» **GIVEN PASSAGE**:
· · · ·

I held his weight, by no means an easy task … he weighs in at about twelve thousand pounds … but I held him. He hung there forlornly, shoulders drooping, and for a moment not saying a word. Then he did speak to me, explaining what was going on and unflinchingly castigating himself for a performance he personally perceived as poorly.
He tried to finish it again, lifting himself up and managing to squeeze in a final RP wire a scant four feet from the very top, before yielding to the protestations of his body and asking me to take his weight once more. I was getting pretty comfortable holding his weight, thinking that perhaps he wouldn’t be a difficult catch after all.
With a grunt of determination John lifted himself enough to try and finish the line. His long arms bulged with muscle, their great hawsers of sinew were put once again to the test and his teeth ground together with the effort as he moved himself upwards. I was certain that he would make it. Completely certain. Absolutely …
Then he dropped about 15 feet like a four-hundredweight stone.
The force of his impact on the rope lifted my supine form clear of the ledge. Having friction thus removed I was yanked leftward and towards the wall with no more out of me than a surprised grunt. On the way my left hip and hand connected with an interventionist outcropping, which both spun me and flipped me upside down. This resulted, further along my leftward swing, in my shoulder cracking rather hard on a second innocently-bystanding protruberance of stone. By this I was partially righted and further twisted around. With these significant interruptions to my otherwise precipitous progress I thus came to rest, in a relatively gently fashion, against the wall. I was about four feet above the next ledge down.
I looked up and saw an also dangling John Peterson looking back down. His eyes were nearly popping out of his head. So were mine I suppose. Unlike me John hadn’t hit anything during his own brief flight. His paramount concern was that I was still able to maintain my grip on the "brake". If I had let go … uhn … that could have been very nasty indeed.
“Are you alright?” He asked.
I said I was ok (my only injury being a tiny scratch on the little finger of my left hand). So was John. He tied himself off up there and this allowed me to lower myself onto the small ledge below. From here I could stand and belay him.
“Do you want to go back to where you were?” He asked.
Are you mad? “No. I’m ok here.”
So John got back on the wall and tried once again. It was a terrific effort, but he made it. Phew.

· · · ·

» **ACTION ITEM A**: Output the climbing account between "I said I was" and "and belay him.", inclusive.
» **ACTION ITEM B**: Go on with the climbing account from the point where it stops.

[Stored records]
· · · ·

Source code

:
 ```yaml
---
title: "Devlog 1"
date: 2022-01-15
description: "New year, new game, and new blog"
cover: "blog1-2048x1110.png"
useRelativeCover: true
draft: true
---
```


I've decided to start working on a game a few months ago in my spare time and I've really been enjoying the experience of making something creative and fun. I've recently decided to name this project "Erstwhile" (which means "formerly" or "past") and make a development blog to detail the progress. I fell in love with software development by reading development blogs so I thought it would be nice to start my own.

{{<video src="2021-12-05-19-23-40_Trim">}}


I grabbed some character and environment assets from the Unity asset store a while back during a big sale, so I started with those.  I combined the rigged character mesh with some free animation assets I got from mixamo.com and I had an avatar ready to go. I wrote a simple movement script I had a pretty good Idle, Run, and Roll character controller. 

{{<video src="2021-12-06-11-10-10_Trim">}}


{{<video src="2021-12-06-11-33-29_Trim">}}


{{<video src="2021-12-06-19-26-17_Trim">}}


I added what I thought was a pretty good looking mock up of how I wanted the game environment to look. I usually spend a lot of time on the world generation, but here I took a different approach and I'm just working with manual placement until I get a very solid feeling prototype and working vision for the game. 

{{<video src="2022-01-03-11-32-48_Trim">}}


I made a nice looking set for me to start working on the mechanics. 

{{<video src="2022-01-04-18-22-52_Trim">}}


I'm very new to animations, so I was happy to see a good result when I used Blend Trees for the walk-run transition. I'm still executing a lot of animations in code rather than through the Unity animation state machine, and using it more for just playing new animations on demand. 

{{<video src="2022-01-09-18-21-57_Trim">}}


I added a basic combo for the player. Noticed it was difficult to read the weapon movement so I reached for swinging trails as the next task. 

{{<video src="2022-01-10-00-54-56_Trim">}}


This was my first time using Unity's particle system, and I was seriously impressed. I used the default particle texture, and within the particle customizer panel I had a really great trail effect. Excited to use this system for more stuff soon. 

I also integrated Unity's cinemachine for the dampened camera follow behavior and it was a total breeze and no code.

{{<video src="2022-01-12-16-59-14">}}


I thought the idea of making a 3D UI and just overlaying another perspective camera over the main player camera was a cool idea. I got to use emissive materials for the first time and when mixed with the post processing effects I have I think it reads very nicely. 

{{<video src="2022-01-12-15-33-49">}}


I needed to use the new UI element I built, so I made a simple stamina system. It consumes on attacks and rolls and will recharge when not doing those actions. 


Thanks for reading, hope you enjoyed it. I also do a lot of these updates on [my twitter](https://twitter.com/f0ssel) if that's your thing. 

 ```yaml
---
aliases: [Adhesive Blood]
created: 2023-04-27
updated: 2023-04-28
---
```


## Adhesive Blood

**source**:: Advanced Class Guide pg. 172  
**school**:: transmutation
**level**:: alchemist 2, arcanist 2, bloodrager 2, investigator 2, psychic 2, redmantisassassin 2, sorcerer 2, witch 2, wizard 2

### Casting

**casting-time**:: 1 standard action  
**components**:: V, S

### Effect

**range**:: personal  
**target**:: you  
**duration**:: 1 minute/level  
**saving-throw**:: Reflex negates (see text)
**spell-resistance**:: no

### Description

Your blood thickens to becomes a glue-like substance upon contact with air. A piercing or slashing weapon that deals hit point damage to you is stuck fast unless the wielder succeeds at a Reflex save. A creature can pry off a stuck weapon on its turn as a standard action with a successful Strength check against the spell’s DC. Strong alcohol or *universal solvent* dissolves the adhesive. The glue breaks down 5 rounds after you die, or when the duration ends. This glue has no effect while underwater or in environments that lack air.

· · · ·

» **EXERCISE ANSWER A**:
I said I was ok (my only injury being a tiny scratch on the little finger of my left hand). So was John. He tied himself off up there and this allowed me to lower myself onto the small ledge below. From here I could stand and belay him.

» **EXERCISE ANSWER B**:
When it was my turn I found it to be one of the most sustained 5.9 routes I have ever been on in the great out-of-doors. It is a marvelous climb. The rock is very solid and the pro is definitely there. John asked me ... after I managed to climb it without a hitch by the way ... if I would lead it and I said no way. Well, not yet anyway. The more I think about it though … well … not yet, not yet.
We never did get out that RP nut, the one that caught John’s tumble, it’s welded in there pretty good. John and I both hammered at it for all we were worth too.
John's addition/correction: The Gripped Peterson Motto: "So there I was. A completely decent looking but tiny RP at my waist. The final bucket just 2 feet out of reach. Teeny tiny holds all around. And instead of "Just Doing It" I stopped and placed another piece, just 2 feet higher than the last one. Totally pointless. Especially when I started to make the clip - hanging on by almost nothing, letting go with one hand, just to cut 4 feet off a fall. Madness. And of course I blew the clip. The rest is history. Unfortunately the wrong person suffered for my mistake!"
Why not get a piece over your head, eh?
The Gripped Peterson Motto:
"So there I was. A completely decent looking but tiny RP at my waist. The final bucket just 2 feet out of reach. Teeny tiny holds all around. And instead of "Just Doing It" I stopped and placed another piece, just 2 feet higher than the last one. Totally pointless. Especially when I started to make the clip - hanging on by almost nothing, letting go with one hand, just to cut 4 feet off a fall. Madness. And of course I blew the clip. The rest is history. Unfortunately the wrong person suffered for my mistake!"